I'm still figuring out "what is a rule engine good for" My specific use case is for a complex ordering system, sort of like a restaurant. Where a customer might order a "veggie burger" and I was thinking that the rule system could be used to build out the list of ingredients and compute their final cost and perhaps caloric impact. And allow for variations, like extra mustard etc... So my thought was the menu and its items would be the initial facts, and then the "orders" facts are mixed in - then the output is several detailed views (or queries)... The bill, the ingredient list, the caloric breakdown. Is this an appropriate hammer for this problem? In particular I like the way you can "audit" the outcome by looking at the detail of which rules fired and why. (For example, to see the extra pepers caused the price to change.)

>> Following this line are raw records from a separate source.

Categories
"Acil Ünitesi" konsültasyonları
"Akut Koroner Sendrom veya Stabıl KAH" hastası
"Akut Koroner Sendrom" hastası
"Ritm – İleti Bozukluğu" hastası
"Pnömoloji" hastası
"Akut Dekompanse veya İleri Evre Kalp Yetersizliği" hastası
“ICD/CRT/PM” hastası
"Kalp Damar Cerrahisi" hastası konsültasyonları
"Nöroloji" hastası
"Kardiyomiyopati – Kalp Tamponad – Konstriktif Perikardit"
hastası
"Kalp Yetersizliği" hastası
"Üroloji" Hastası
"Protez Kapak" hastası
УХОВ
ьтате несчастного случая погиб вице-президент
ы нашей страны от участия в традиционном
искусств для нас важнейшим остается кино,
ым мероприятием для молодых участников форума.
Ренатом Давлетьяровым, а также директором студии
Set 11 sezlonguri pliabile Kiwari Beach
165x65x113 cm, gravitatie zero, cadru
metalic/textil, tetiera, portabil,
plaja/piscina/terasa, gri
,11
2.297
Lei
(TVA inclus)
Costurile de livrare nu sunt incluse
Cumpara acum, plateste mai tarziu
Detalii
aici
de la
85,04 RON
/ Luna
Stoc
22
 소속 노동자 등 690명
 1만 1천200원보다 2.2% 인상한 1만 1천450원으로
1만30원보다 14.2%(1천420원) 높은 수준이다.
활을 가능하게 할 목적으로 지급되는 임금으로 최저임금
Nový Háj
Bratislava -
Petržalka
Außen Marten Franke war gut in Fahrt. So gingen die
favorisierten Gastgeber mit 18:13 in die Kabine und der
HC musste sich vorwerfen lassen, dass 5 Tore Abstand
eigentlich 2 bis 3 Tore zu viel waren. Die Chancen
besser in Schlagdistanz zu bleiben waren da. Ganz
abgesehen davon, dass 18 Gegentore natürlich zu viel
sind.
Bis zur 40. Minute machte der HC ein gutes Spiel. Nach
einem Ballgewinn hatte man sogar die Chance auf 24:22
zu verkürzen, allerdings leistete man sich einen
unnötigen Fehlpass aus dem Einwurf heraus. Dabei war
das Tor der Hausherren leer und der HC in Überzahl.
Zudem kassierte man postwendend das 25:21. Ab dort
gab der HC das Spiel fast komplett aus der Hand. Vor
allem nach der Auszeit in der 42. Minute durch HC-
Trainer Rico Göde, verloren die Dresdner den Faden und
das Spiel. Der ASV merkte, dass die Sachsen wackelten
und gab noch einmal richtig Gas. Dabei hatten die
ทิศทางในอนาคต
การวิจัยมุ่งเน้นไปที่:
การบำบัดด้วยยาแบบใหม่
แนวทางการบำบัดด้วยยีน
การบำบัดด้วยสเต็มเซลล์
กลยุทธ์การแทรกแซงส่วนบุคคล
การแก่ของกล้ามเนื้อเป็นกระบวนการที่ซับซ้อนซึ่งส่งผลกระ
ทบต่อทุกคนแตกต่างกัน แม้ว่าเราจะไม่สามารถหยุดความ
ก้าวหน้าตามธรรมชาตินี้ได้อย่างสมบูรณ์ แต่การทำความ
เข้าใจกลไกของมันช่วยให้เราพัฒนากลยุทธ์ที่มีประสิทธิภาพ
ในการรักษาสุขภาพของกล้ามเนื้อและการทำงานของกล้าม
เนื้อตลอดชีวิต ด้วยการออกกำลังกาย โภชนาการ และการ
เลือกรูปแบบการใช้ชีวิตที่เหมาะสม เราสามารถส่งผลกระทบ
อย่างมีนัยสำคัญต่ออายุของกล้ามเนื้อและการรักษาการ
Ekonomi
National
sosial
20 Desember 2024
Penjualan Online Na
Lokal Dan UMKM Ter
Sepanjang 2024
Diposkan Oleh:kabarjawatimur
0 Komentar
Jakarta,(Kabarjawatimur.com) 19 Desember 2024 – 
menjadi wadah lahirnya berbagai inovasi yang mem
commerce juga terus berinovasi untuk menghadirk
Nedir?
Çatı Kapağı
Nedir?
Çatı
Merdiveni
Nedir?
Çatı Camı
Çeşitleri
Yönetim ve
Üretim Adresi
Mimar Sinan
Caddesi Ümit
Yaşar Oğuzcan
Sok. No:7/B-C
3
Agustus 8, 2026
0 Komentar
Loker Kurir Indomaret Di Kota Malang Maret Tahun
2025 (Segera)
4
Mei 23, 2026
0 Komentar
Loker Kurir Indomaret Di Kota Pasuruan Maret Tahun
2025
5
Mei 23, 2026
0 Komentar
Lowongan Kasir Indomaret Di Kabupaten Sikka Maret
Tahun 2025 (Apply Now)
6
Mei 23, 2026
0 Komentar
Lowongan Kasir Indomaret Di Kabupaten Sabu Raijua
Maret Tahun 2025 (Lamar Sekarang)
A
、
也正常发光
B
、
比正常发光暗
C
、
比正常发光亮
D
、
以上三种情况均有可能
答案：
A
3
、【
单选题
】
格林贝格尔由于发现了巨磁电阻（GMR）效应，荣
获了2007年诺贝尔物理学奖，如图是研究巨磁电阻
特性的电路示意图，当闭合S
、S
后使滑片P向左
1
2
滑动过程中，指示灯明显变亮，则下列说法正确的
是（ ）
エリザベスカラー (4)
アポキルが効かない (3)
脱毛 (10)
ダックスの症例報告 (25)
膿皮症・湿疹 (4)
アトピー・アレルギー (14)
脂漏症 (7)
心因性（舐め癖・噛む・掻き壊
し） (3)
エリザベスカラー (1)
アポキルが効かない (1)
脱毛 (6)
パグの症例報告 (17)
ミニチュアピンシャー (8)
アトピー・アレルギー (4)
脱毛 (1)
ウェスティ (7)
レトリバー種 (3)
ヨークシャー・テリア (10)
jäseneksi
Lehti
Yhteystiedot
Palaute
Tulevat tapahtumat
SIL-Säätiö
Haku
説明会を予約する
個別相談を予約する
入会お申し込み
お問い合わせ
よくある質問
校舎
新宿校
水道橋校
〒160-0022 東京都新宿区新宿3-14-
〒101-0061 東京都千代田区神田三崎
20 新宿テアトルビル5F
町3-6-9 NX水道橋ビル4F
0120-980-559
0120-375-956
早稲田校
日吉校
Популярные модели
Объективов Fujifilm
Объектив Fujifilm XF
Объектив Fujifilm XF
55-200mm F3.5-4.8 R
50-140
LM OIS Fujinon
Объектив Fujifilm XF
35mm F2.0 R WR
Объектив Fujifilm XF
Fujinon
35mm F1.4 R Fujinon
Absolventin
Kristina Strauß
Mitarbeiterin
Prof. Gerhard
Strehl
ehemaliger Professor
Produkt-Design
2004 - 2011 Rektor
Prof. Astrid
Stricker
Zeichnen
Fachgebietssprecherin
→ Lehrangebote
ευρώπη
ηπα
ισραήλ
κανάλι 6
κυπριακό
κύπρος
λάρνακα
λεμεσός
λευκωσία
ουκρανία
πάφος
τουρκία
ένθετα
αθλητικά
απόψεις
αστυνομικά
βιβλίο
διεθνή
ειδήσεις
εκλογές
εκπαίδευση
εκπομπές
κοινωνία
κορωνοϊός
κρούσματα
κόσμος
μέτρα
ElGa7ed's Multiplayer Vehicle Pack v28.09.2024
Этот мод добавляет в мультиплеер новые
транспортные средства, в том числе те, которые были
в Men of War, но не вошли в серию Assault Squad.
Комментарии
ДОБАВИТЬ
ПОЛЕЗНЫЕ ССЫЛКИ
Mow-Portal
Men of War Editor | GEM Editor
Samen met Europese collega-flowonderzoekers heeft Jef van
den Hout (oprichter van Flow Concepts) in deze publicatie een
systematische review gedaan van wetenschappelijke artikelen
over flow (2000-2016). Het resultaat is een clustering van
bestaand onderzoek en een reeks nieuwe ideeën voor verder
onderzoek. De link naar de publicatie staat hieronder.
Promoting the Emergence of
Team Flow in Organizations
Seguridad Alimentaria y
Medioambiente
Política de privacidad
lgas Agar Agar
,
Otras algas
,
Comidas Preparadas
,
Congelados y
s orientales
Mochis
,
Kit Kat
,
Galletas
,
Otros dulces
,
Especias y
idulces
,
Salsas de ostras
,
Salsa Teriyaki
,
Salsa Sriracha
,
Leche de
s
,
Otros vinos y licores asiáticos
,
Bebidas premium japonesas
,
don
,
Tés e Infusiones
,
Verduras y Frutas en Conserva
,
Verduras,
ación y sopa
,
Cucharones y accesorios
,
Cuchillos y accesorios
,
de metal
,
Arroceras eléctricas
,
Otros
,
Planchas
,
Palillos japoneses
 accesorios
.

I think a useful heuristic is: would this be hard to model without a rules engine?
Often these are problems that would involve lots of tangled nested conditional logic, and where the domain rules have sufficient inter-relatedness that they resist easy breakdown into simple components.
(For example, imagine modeling a tax code, where taking a certain deduction might result in adjustments to multiple computed figures, and might also mean that you can’t simultaneously take another deduction that you would otherwise be eligible for.)
If your ordering system has those kinds of rules, a rules engine might be a good fit.
Yea, I tend to think of a spreadsheet (although I use those rarely) but I think of the data cells as facts, and as some cells having forumula - rules.
I would think you could transform a spreadsheet into facts and rules.
It’s a good question to consider and it is often hard to articulate
I think rules engines were once were pushed heavily as a way to do business logic without needing developers. I think that perhaps had some success, but I think it is missing a lower level target that is valuable - and still can involve developers
It’s really this issue of how conditional logic can build up over time and become quite tangled. Let’s keep in mind that Clara puts emphasis on the truth maintenance system sort of approach to rules engines as well.
So it allows for a level of decoupling of conditional logic and making it potentially much less order sensitive (ie. declarative)
It can also “rebalance” efficiently if new facts come in over time.
And since it’s a structured way to somewhat declaratively represent this logic, you can fairly easily add automatic “auditing” (why facts were derived) structure over it in various ways. We’ve discussed this before a bit here with “supporting facts” or “contributing factors”
I have somewhat contrived example I used for this blog post (and associated clj/conj talk) years ago. http://www.metasimple.org/2017/02/28/clarifying-rules-engines.html I’ll share it since I at least attempted to make some “conditional” logic become tangled in a more traditional functional data-flow approach with no rules. Then showed how to rethink it via rules instead and examine the difference.
Agreed with the above. In terms of things many people would be familiar with, enn’s example of a tax code I think is a good one. There comes a point in the complexity of that kind of logic where expressing it with non-declarative approaches becomes quite challenging and IMO exponentially more difficult as new conditions are added. I informally think of a rules engine as being able to reduce such problems to “linear complexity” relative to the number of requirements.
“Linear complexity”. Nice. Good way to think of it.